Anger lets in too little beauty, but heartbreak? A tender heart feels the fury and the fear, the sorrow and suffering, the beauty and the bravery alike. In the years ahead, we will need them all.”

This reminded me of parsha Bo where Pharaoh’s heart hardens as Moses and Aaron confront him. Note: Pharaoh’s heart. The learning I’m taking from Renkl and Pharaoh is this: hardening the heart, though it may make taking action seem easier, ultimately leads to defeat.

What does that mean for us right now, in only the third week of an assault on our democracy?
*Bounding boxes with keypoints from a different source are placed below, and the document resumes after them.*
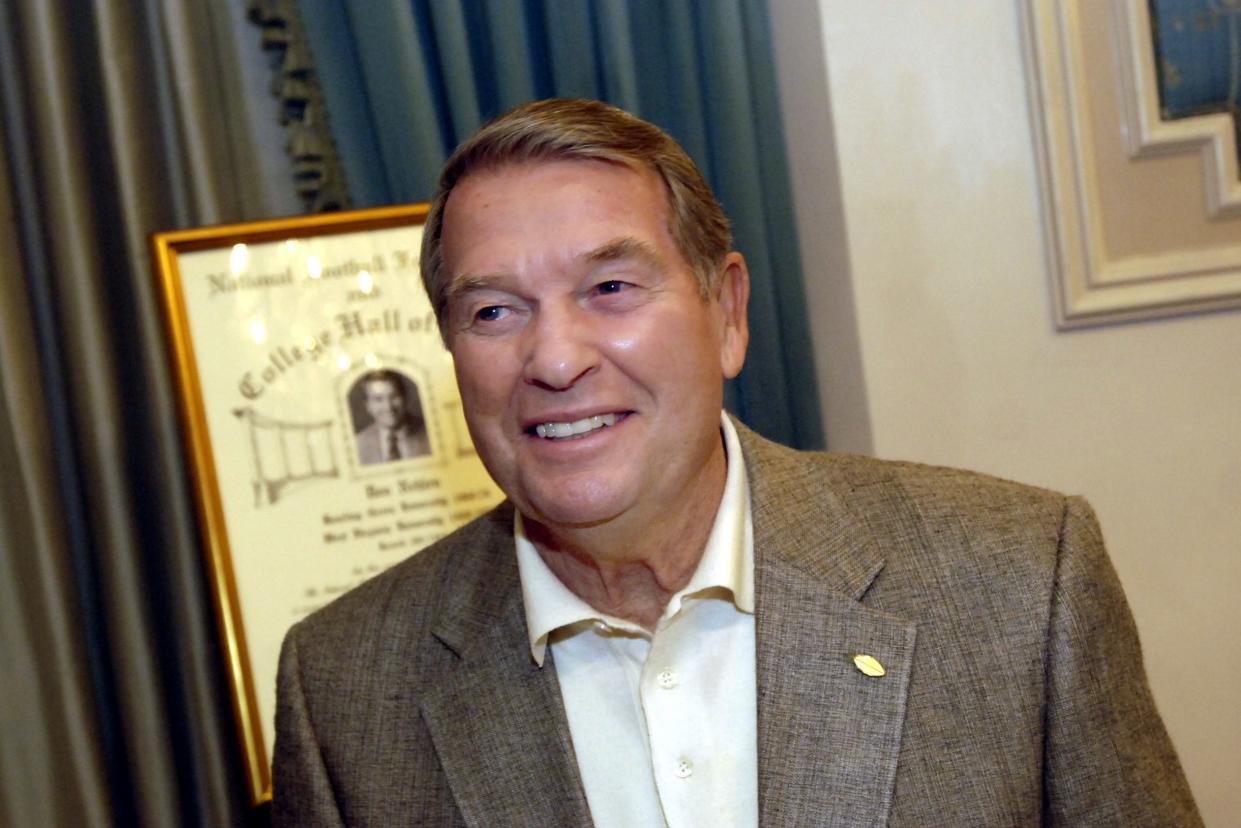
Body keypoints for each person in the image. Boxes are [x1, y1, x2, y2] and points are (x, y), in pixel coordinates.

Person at [273, 99, 1201, 826]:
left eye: (609, 288)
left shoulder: (1016, 584)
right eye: (493, 311)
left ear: (727, 313)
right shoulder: (348, 688)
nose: (554, 360)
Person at [353, 369, 430, 465]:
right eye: (378, 399)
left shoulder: (430, 433)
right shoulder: (357, 445)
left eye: (394, 396)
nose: (388, 407)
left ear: (405, 398)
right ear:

First it means we can’t look away. We need to see and feel the wrongness, understand and know the slings and arrows of outrageous politicians.

And we must allow our dream, a nation made of many, and of difference, and of laws, and of equity and fairness from sea to shining sea to crash into that wrongness and break our hearts.

The way of the open heart is not easy. But a tender heart, not a hardened one, is the only response that carry us through these next few years as Seed-Keepers of the American Dream.

In that way, when this storm of cruelty and avarice has blown out, we or those we have influenced with our tender hearts will still be strong, still be true, still be ourselves.

 

Just a moment: Got Shadow out of the bedroom once again. Her skittishness remains an inscrutable problem for me. She’s afraid of my voice, movement, things in her way. A fearful doggy. And, in touch with the thoughts above: it breaks my heart.

Still in it though. Working for a breakthrough to her trust.